Qu’on pense au Dr Henry Morgentaler, pionnier de l’accès à l’avortement, ou à Léa Roback, militante pour les droits des ouvrières, les immigrants juifs ont amené avec eux une conscience sociale qui allait bien au-delà de leurs coreligionnaires.

«On peut parler d’une intégration réussie, notamment parce que la communauté juive a dans ses valeurs l’aide et le partage. elle en a fait bénéficier tous les Montréalais.» – Suzanne Sauvage, présidente du Musée McCord

«Les communautés juives ont majoritairement immigré après de grands conflits mondiaux (la révolution russe avortée de 1905, les deux guerres mondiales, les diverses déclarations d’indépendance en Afrique du Nord). Ils étaient souvent déjà politisés et amenaient ce bagage avec eux. Ici, ils ont toujours été mobilisés pour de grandes causes sociales comme les droits des femmes, les droits des travailleurs, la lutte contre le nucléaire», énumère Suzanne Sauvage, présidente et chef de la direction du Musée McCord.

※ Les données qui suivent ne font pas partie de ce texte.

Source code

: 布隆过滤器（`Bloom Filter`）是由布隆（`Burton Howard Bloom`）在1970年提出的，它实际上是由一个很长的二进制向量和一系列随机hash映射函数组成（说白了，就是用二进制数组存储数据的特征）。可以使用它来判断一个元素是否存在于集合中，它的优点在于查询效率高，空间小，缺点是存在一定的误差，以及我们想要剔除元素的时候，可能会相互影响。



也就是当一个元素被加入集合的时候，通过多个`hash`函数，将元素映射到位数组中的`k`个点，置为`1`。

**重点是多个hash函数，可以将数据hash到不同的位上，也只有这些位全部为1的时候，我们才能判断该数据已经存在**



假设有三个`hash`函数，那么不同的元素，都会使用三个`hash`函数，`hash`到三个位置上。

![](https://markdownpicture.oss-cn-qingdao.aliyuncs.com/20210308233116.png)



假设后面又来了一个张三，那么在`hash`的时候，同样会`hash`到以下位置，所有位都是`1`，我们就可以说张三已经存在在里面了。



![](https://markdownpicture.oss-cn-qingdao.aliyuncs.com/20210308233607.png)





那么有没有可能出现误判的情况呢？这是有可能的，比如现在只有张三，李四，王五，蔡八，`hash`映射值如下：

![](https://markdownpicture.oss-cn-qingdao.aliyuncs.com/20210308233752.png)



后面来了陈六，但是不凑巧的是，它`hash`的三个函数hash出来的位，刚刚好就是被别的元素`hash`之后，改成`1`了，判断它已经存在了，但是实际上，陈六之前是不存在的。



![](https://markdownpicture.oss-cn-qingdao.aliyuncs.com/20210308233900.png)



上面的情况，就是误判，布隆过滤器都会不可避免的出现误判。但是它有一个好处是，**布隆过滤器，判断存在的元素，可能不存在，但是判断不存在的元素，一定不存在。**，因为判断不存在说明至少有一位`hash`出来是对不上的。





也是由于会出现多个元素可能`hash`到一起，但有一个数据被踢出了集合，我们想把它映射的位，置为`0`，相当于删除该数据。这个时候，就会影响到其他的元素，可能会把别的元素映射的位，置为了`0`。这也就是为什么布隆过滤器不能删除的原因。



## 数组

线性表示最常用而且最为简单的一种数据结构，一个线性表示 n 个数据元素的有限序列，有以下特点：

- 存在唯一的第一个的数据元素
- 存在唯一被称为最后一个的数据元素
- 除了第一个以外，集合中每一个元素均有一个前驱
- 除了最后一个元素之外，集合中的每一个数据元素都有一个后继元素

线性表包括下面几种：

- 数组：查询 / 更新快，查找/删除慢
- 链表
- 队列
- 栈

«Pendant des centaines d’années, en Europe, les juifs ont eu une autonomie sociale. Ils géraient leur communauté de manière autonome et avaient déjà des organismes sociaux, d’entraide, de bienfaisance, de chômage, avance Steven Lapidus, chercheur associé à l’Institut d’études juives canadiennes de l’Université Concordia et membre du comité scientifique de l’exposition. C’est une communauté qui a subi plusieurs abus au fil du temps. La très grande majorité d’entre eux était très contents de venir ici, dans un pays libre où les possibilités sociales, politiques, religieuses, financières, professionnelles étaient grandes. Ils étaient enthousiastes à l’idée de pouvoir faire finalement ce qu’ils voulaient.»

Certains ont pu faire fructifier leurs talents dans le commerce en créant des marques et des produits qui se sont implantés durablement dans le paysage québécois, comme Steinberg, Le Château ou Aldo. L’exposition fait d’ailleurs une belle place aux artisans du vêtement, de la simple couturière au designer de renommée mondiale.

Les juifs ont aussi fait leur marque en architecture, en premier lieu Moshe Safdie, créateur d’Habitat 67, l’un des immeubles les plus connus de Montréal. Shalom Montréal permet d’ailleurs d’admirer les croquis et maquettes de celui qui a obtenu son diplôme de l’Université McGill.

Montréal doit aussi une fière chandelle à Phyllis Lambert, l’une des héritières de la puissante famille Bronfman, qui a fondé le Centre canadien d’architecture et sauvé des dizaines de bâtiments patrimoniaux des pics des démolisseurs.

Mais c’est peut-être dans le domaine culturel que l’empreinte juive est la plus marquée, notamment grâce à Leonard Cohen et Mordecai Richler – dont on peut observer la machine à écrire –, deux artistes de renommée mondiale qui ont toujours revendiqué leurs racines montréalaises.

«On a choisi de se concentrer sur la littérature, la peinture et la musique. On aurait pu parler du théâtre juif et de plein d’autres choses, tellement c’est une culture riche, illustre Suzanne Sauvage. Malheureusement, il a fallu faire des choix stratégiques.»

Une place importante est donc accordée aux peintres juifs de Montréal, une école artistique foisonnante dans l’entre-deux-guerres. Les Alexandre Bercovitch, Sam Borenstein, Louis Muhlstock et Ernst Neumann ont peint la ville et ses habitants avec une grande sensibilité, à une époque où les peintres des deux autres «solitudes» se concentraient le paysage.

Si les années où le yiddish était la troisième langue la plus parlée à Montréal (derrière le français et l’anglais) sont révolues, la communauté juive demeure forte de 90 000 personnes dont l’identité est profondément montréalaise.

Shalom Montréal se termine d’ailleurs avec une installation dans laquelle 14 jeunes juifs montréalais témoignent de leur attachement pour Montréal et leur communauté.

«Ça boucle la boucle, en quelque sorte, note Suzanne Sauvage. Ce sont des jeunes complètement intégrés, heureux de vivre ici. Il n’y a pas de doute que, pour eux, c’est leur ville.»